EXTRACT PROVIDED:

+--

Can we create several entries from one line?

185 Views Asked by At

My logs look like this: client_id;event_1;event_2;event3

And i would like to get an SQL Table like this:

 client_id |   event
 ---------------------
    ...    |  event_1
    ...    |  event_2
    ...    |  event_3

I am new to Hive, it seems to me that one log line always provides one entry in the resulting SQL table. I tried the following (unsuccessful):

CREATE EXTERNAL TABLE IF NOT EXISTS tablename (
         client_id String,
         `event` String
)
ROW FORMAT SERDE 'org.apache.hadoop.hive.serde2.RegexSerDe'
WITH SERDEPROPERTIES (
         "input.regex" = "^([^\;]+);.*([^\;]+).*$" )
LOCATION 's3://myBucket/prefix/';

It takes only the first event and ignore the others...

1

There are 1 best solutions below

3
leftjoin On BEST ANSWER

Unfortunately, it is not possible to generate rows using SerDe in table DDL. It's possible to do the same in Hive.

(1) Read all user events as a single column:

CREATE EXTERNAL TABLE IF NOT EXISTS tablename (
         client_id String,
         events    String
)
ROW FORMAT SERDE 'org.apache.hadoop.hive.serde2.RegexSerDe'
WITH SERDEPROPERTIES (
 "input.regex" = "^([^\\;]+)\\;(.*)$" )

+--

RECORD SET:
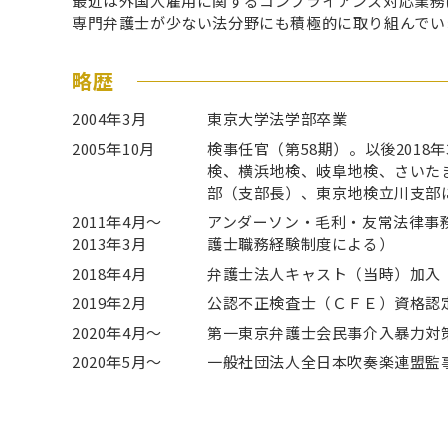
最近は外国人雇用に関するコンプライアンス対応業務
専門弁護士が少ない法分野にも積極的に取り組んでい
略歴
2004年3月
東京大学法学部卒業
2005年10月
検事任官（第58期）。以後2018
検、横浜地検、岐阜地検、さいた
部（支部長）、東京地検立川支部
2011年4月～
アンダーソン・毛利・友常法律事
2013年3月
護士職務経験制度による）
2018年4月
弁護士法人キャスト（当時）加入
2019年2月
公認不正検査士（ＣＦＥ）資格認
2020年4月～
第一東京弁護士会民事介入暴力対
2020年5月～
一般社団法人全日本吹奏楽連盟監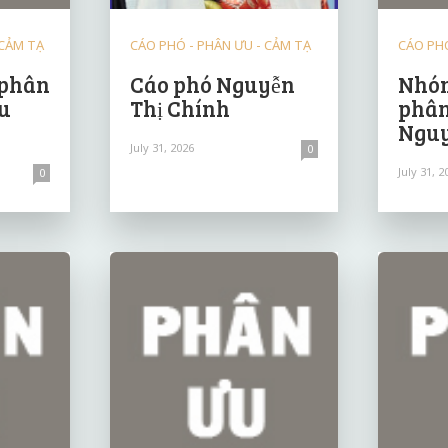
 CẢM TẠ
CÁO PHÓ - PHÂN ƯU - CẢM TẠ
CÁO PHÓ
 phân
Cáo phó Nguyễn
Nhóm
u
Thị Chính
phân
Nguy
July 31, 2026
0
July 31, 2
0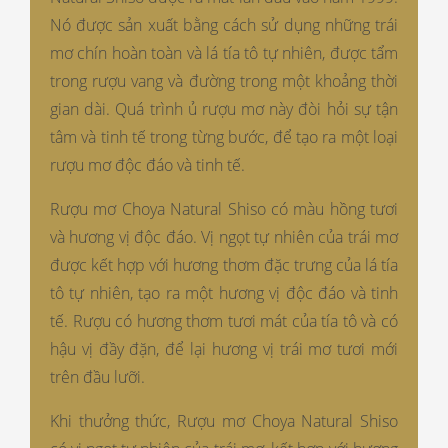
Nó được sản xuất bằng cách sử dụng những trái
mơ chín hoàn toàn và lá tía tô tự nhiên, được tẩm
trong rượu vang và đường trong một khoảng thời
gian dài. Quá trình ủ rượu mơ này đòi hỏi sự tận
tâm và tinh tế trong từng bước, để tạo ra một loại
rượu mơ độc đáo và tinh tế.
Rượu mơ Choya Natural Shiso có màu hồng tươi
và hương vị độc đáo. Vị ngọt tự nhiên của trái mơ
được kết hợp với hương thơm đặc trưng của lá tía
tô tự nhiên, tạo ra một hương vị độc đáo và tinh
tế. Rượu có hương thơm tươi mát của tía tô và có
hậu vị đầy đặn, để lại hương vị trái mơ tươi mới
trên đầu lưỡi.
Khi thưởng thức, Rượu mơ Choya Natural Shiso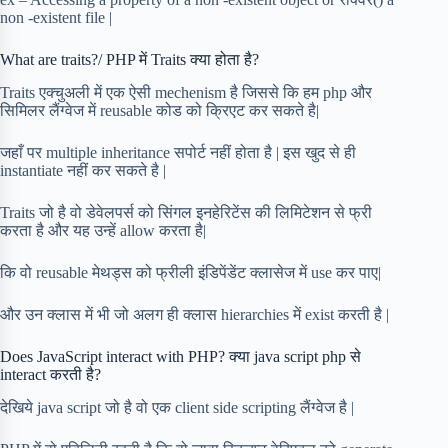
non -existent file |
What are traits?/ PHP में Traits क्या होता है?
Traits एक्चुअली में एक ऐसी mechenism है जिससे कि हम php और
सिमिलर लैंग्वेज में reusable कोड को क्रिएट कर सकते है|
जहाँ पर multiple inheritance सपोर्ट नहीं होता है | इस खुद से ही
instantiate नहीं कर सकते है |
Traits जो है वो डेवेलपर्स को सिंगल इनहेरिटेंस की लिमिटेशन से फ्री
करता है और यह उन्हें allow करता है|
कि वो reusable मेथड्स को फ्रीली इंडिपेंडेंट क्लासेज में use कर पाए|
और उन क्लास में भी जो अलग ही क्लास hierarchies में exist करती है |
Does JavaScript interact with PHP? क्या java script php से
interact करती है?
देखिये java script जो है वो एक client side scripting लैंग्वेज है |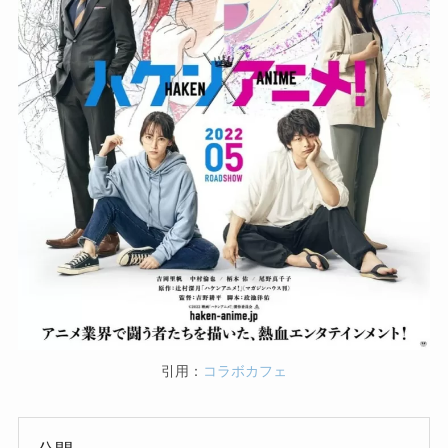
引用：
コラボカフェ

+--

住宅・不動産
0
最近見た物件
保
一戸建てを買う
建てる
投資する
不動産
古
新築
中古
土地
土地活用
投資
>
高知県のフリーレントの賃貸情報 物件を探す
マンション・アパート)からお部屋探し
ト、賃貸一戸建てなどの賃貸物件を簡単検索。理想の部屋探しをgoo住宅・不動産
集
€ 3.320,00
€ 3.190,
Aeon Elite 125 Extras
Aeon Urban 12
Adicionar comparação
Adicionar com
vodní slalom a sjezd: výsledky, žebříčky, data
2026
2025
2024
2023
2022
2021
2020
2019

+--

WORK REQUEST A:
Answer these about the Hive thread:
(i) With the asker's first table definition, which events end up in the table?
(ii) According to the best answer, what can't be done using SerDe in table DDL?
(iii) In the best answer's table definition, what is the name of the column that holds all user events?
WORK REQUEST B:
Translate this sentence from the Hive thread into Spanish: "Unfortunately, it is not possible to generate rows using SerDe in table DDL."
The items aren't needed for this work.

EXERCISE SOLUTION A:
(i) Only the first event; the others are ignored.
(ii) Generating rows.
(iii) events

EXERCISE SOLUTION B:
Lamentablemente, no es posible generar filas usando SerDe en el DDL de la tabla.